New outbreak of violence in Karabakh

by time news

Azerbaijan claimed to have taken control, Wednesday August 3, of several positions and destroyed Armenian targets in Nagorno-Karabakh, during an escalation which left three dead and revived the risk of war in this mountainous enclave. “Control has been established on several important heights”including hills, the Azerbaijani Defense Ministry said in a statement, adding that its forces were fortifying those positions.

Earlier in the day, both sides reported the deaths of at least two Armenian fighters and one Azerbaijani soldier in clashes around Karabakh. Azerbaijan justified the organization of an operation « Vengeance » after the death of one of his conscripts in the Lachin district, a buffer zone between the Armenian border and Nagorno-Karabakh. Opposite, two members of the Armenian separatist forces were killed and 14 injured in an Azerbaijani drone strike, authorities in the enclave said, denouncing a “flagrant violation of the ceasefire”.

6,500 dead in the last war

These incidents are likely to weigh on the peace talks which have been taking place for several months between Azerbaijan and Armenia, two rival ex-Soviet republics in the Caucasus, with the mediation of the European Union.

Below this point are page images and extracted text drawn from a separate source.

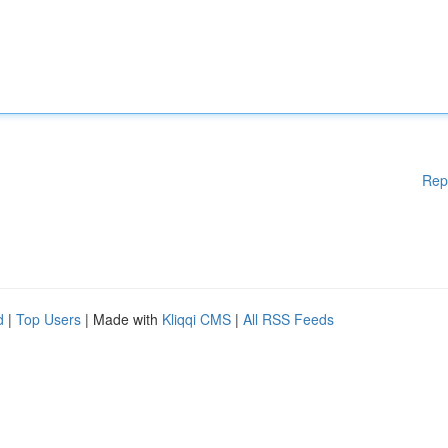
Rep
d
|
Top Users
| Made with
Kliqqi CMS
|
All RSS Feeds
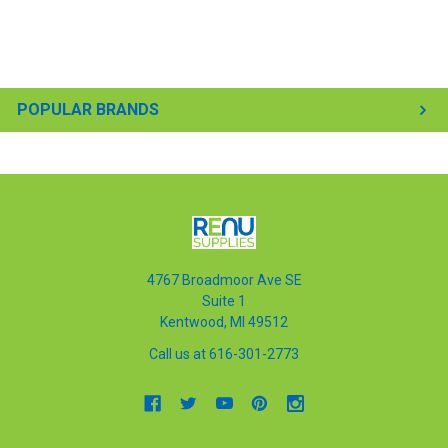
POPULAR BRANDS
4767 Broadmoor Ave SE
Suite 1
Kentwood, MI 49512
Call us at 616-301-2773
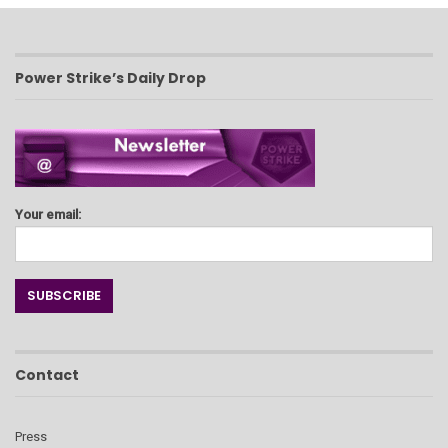
Power Strike’s Daily Drop
Your email:
Contact
Press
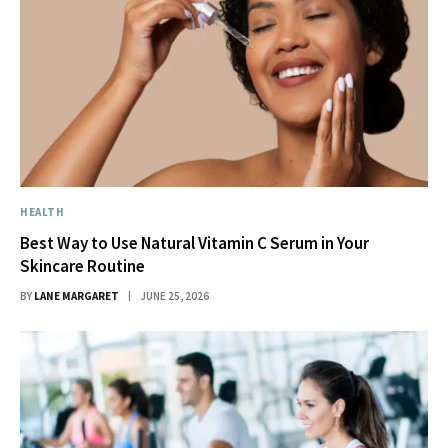
HEALTH
Best Way to Use Natural Vitamin C Serum in Your
Skincare Routine
BY
LANE MARGARET
JUNE 25, 2026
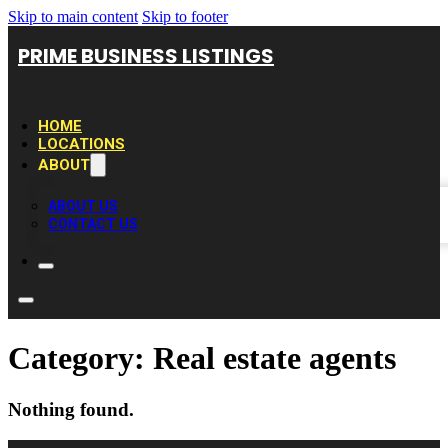
Skip to main content
Skip to footer
PRIME BUSINESS LISTINGS
HOME
LOCATIONS
ABOUT
ABOUT US
CONTACT US
Category:
Real estate agents
Nothing found.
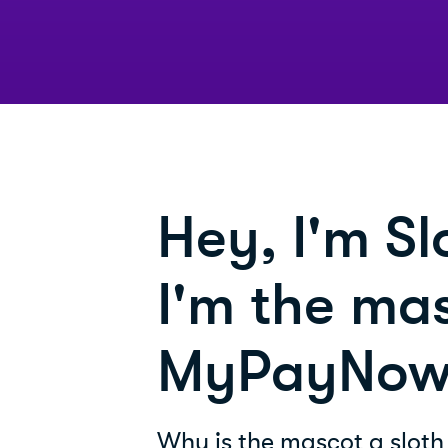
Hey, I'm Sl
I'm the mas
MyPayNow
Why is the mascot a sloth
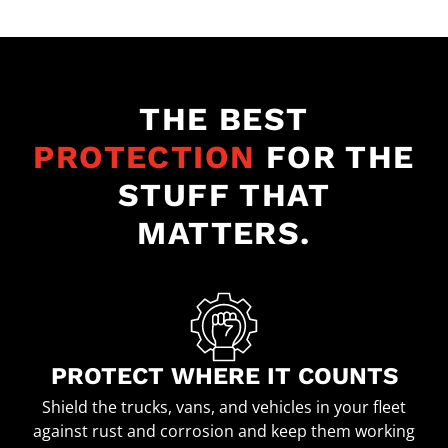
THE BEST
PROTECTION
FOR THE
STUFF THAT
MATTERS.
PROTECT WHERE IT COUNTS
Shield the trucks, vans, and vehicles in your fleet
against rust and corrosion and keep them working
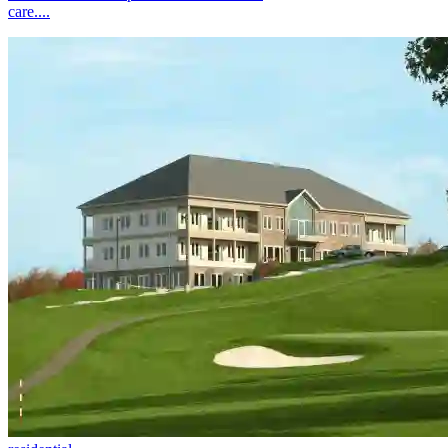
care....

Sign of the escalation of tensions, the leader of the separatists of Nagorno-Karabakh, Arayik Haroutiounian, signed a decree on Wednesday proclaiming a partial military mobilization in this territory, according to the site of the presidency.

After a first war that killed more than 30,000 people in the early 1990s, Armenia and Azerbaijan clashed again in the fall of 2020 for control of Nagorno-Karabakh, a mountainous region which, supported by Yerevan had seceded from Azerbaijan. More than 6,500 people were killed in this new war lost by Armenia. As part of a ceasefire agreement brokered by Moscow, which has deployed peacekeepers in Nagorno-Karabakh, Yerevan ceded significant territory to Azerbaijan.

This ceasefire agreement was experienced as a humiliation in Armenia, where several opposition parties have been demanding since the resignation of Prime Minister Nikol Pashinian, whom they accuse of having made too many concessions to Baku. Despite a timid diplomatic relaxation between Armenia and Azerbaijan, tensions remain strong between the two former Soviet republics. Both countries regularly report outbreaks of violence and casualties among soldiers.

The European Union calls for “negotiated solutions”

Armenia on Wednesday urged the international community to halt the “aggressive actions” of Azerbaijan and “activate the necessary mechanisms to do so”. The European Union called on Wednesday for the “immediate cessation of hostilities”. « It is essential to de-escalate, to fully respect the ceasefire and to return to the negotiating table to seek negotiated solutions”said Peter Stano, the spokesman for the head of European diplomacy Josep Borrell, in a press release.

Russia for its part accused Azerbaijan of violating the ceasefire on Wednesday, adding that its peacekeepers deployed in the region were seeking to « stabiliser » the situation.